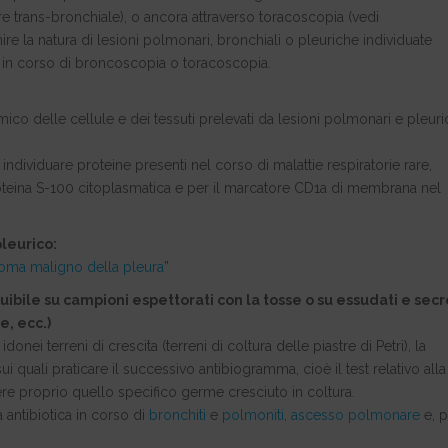
e trans-bronchiale), o ancora attraverso toracoscopia (vedi
finire la natura di lesioni polmonari, bronchiali o pleuriche individuate
a in corso di broncoscopia o toracoscopia.
 delle cellule e dei tessuti prelevati da lesioni polmonari e pleur
 individuare proteine presenti nel corso di malattie respiratorie rare,
roteina S-100 citoplasmatica e per il marcatore CD1a di membrana nel
pleurico:
oma maligno della pleura
”
bile su campioni espettorati con la tosse o su essudati e secr
e, ecc.)
ei terreni di crescita (terreni di coltura delle piastre di Petri), la
i quali praticare il successivo antibiogramma, cioè il test relativo alla
idere proprio quello specifico germe cresciuto in coltura.
 antibiotica in corso di
bronchiti
e
polmoniti
,
ascesso polmonare
e, p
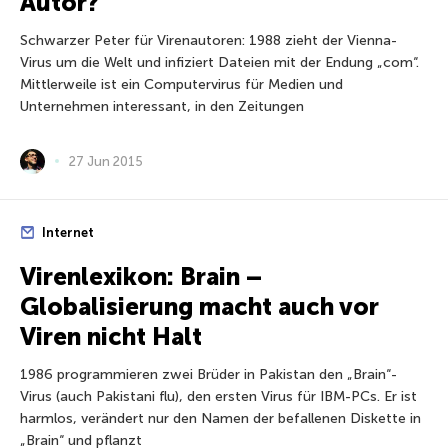
Autor?
Schwarzer Peter für Virenautoren: 1988 zieht der Vienna-
Virus um die Welt und infiziert Dateien mit der Endung „com“.
Mittlerweile ist ein Computervirus für Medien und
Unternehmen interessant, in den Zeitungen
27 Jun 2015
Internet
Virenlexikon: Brain –
Globalisierung macht auch vor
Viren nicht Halt
1986 programmieren zwei Brüder in Pakistan den „Brain“-
Virus (auch Pakistani flu), den ersten Virus für IBM-PCs. Er ist
harmlos, verändert nur den Namen der befallenen Diskette in
„Brain“ und pflanzt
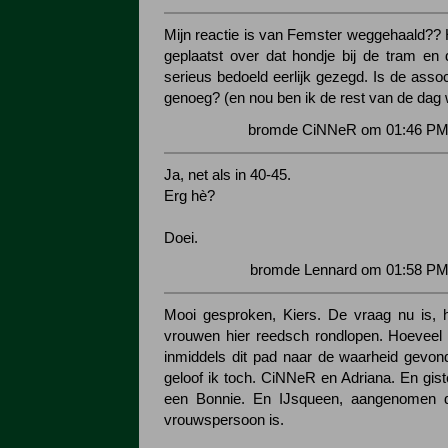
Mijn reactie is van Femster weggehaald??
geplaatst over dat hondje bij de tram e
serieus bedoeld eerlijk gezegd. Is de associ
genoeg? (en nou ben ik de rest van de dag
bromde CiNNeR om 01:46 PM 
Ja, net als in 40-45.
Erg hè?
Doei.
bromde Lennard om 01:58 PM 
Mooi gesproken, Kiers. De vraag nu is, h
vrouwen hier reedsch rondlopen. Hoeveel
inmiddels dit pad naar de waarheid gevon
geloof ik toch. CiNNeR en Adriana. En gist
een Bonnie. En IJsqueen, aangenomen 
vrouwspersoon is.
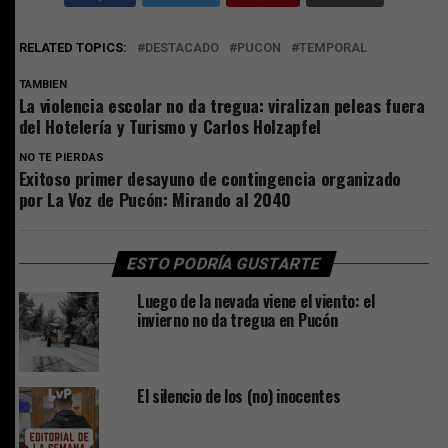
RELATED TOPICS:
DESTACADO
PUCON
TEMPORAL
TAMBIEN
La violencia escolar no da tregua: viralizan peleas fuera
del Hotelería y Turismo y Carlos Holzapfel
NO TE PIERDAS
Exitoso primer desayuno de contingencia organizado
por La Voz de Pucón: Mirando al 2040
ESTO PODRÍA GUSTARTE
Luego de la nevada viene el viento: el
invierno no da tregua en Pucón
El silencio de los (no) inocentes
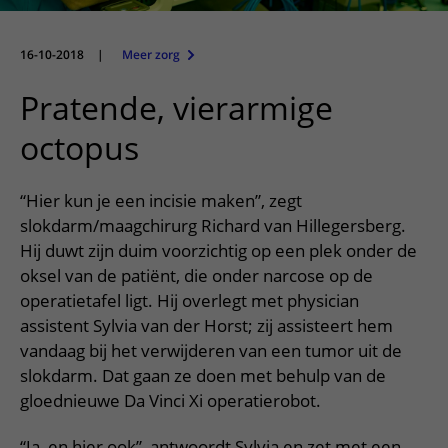
Meer UMC Utrecht
Onderzoeken en diagnostiek
Bloedprikken
Faciliteiten en voorzieningen
Route naar het ziekenhuis
Teleconsult aanvragen
Het Wilhelmina Kinderziekenhuis
Over UMC Utrecht
Wachttijden
Bezoekregels
16-10-2018
|
Meer zorg
Parkeren
Diagnostiek aanvragen
Research
Bezoektijden
Kwaliteit en veiligheid
Wegwijs in het ziekenhuis
Pratende, vierarmige
Zorgverlenersportaal
Onderwijs
Wijzigen patiëntgegevens
Contact met polikliniek
octopus
Mijn UMC Utrecht patiëntportaal
Werken bij het UMC Utrecht
Contact met verpleegafdeling
“Hier kun je een incisie maken”, zegt
Het Wilhelmina Kinderziekenhuis
slokdarm/maagchirurg Richard van Hillegersberg.
Hij duwt zijn duim voorzichtig op een plek onder de
oksel van de patiënt, die onder narcose op de
operatietafel ligt. Hij overlegt met physician
assistent Sylvia van der Horst; zij assisteert hem
vandaag bij het verwijderen van een tumor uit de
slokdarm. Dat gaan ze doen met behulp van de
gloednieuwe Da Vinci Xi operatierobot.
“Ja, en hier ook”, antwoordt Sylvia en zet met een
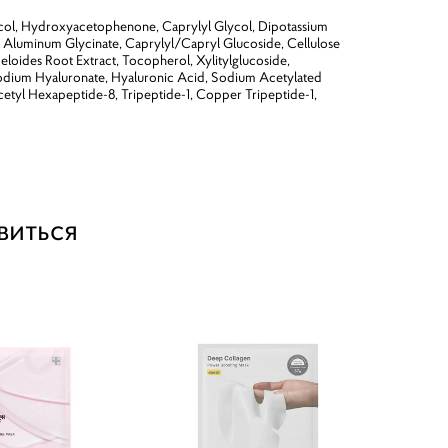
lycol, Hydroxyacetophenone, Caprylyl Glycol, Dipotassium
, Aluminum Glycinate, Caprylyl/Capryl Glucoside, Cellulose
ides Root Extract, Tocopherol, Xylitylglucoside,
Sodium Hyaluronate, Hyaluronic Acid, Sodium Acetylated
Acetyl Hexapeptide-8, Tripeptide-1, Copper Tripeptide-1,
виться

- PROBLEM DETAILS -
Pull every line containing the word "Mijn" out of the material.

- ANSWER TO THIS PROBLEM -
Mijn reactie is van Femster weggehaald??
Mijn UMC Utrecht patiëntportaal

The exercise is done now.